02 Juin Rencontre avec Nicole Gonzalez

Nicole Gonzalez est la présidente de l’Office de Tourisme Intercommunal Aspres-Thuir. Elle a longtemps été élue à la culture auprès du maire de la capitale des Aspres, René Olive. Cette amoureuse de son territoire ne ménage pas sa peine pour en faire une destination touristique prisée en toutes saisons.

Cap Catalogne : Bonjour Nicole Gonzalez, vous êtes Présidente de l’Office de Tourisme de Thuir et des Aspres.

Nicole Gonzalez : C’est beaucoup d’investissement pour un territoire somme toute difficile, si l’on considère son extension et ses contrastes…

CC : Les Aspres vous paraissent mal connus ?

NG : En tout cas, pas assez. Il y a déjà un flottement au niveau des limites réelles. Bien sûr il y a notre communauté de communes, mais la sous-comarque historique n’y correspond pas tout à fait. Et puis, on ne traverse pas les Aspres pour se rendre quelque part, sauf si on a décidé de s’attarder et de musarder dans les sous-bois, c’est un monde assez clos, au fond, dans sa partie montagneuse. C’est tout son charme. Beaucoup de gens ne connaissent que Thuir, finalement.

CC : Pourtant les distances ne sont pas énormes…

NG : Non, disons que passer par le cœur des Aspres rajoute au maximum vingt minutes de trajet, mais vingt minutes de beauté pure. C’est un territoire fait pour être traversé depuis la nuit des temps ! Avec une offre très diversifiée au niveau du patrimoine, des paysages, des altitudes.
------------------------------------------------
[Consignes]:
- 1) D'après l'entretien, quel office de tourisme Nicole Gonzalez préside-t-elle ?
- 2) Recopiez, s'il vous plaît, le passage de l'entretien situé entre « NG : En tout » et « que Thuir, finalement. », ces deux extrémités comprises.
- 3) Traduisez en anglais cette phrase de l'entretien : « Beaucoup de gens ne connaissent que Thuir, finalement. »
Les entrées proviennent d'une source distincte de l'entretien.
------------------------------------------------
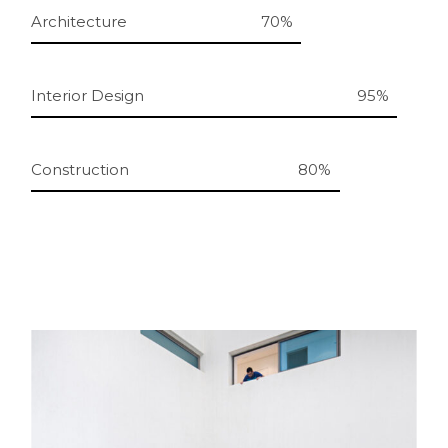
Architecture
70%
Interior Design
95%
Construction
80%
------------------------------------------------
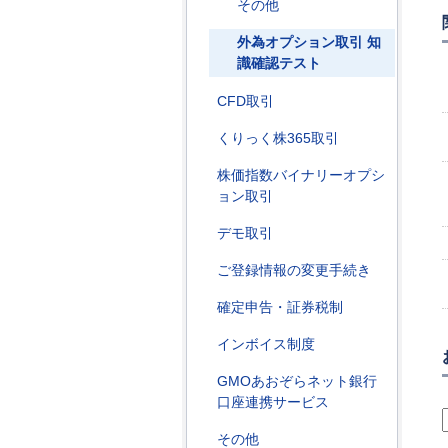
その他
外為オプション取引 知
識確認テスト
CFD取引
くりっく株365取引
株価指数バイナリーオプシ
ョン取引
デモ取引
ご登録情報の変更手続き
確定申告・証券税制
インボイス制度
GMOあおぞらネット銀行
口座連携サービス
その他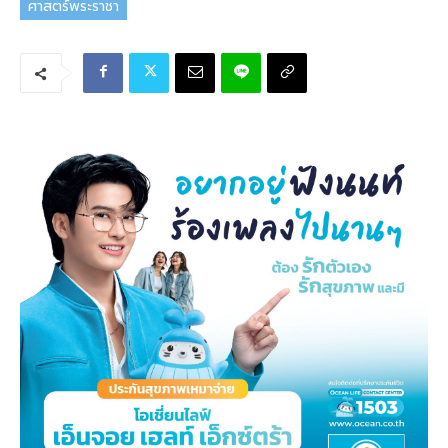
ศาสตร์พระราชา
------------------------------------------------
[Réponses par consigne]:
- 1) L'Office de Tourisme Intercommunal Aspres-Thuir.

- 2)
NG : En tout cas, pas assez. Il y a déjà un flottement au niveau des limites réelles. Bien sûr il y a notre communauté de communes, mais la sous-comarque historique n’y correspond pas tout à fait. Et puis, on ne traverse pas les Aspres pour se rendre quelque part, sauf si on a décidé de s’attarder et de musarder dans les sous-bois, c’est un monde assez clos, au fond, dans sa partie montagneuse. C’est tout son charme. Beaucoup de gens ne connaissent que Thuir, finalement.

- 3) Many people only know Thuir, in the end.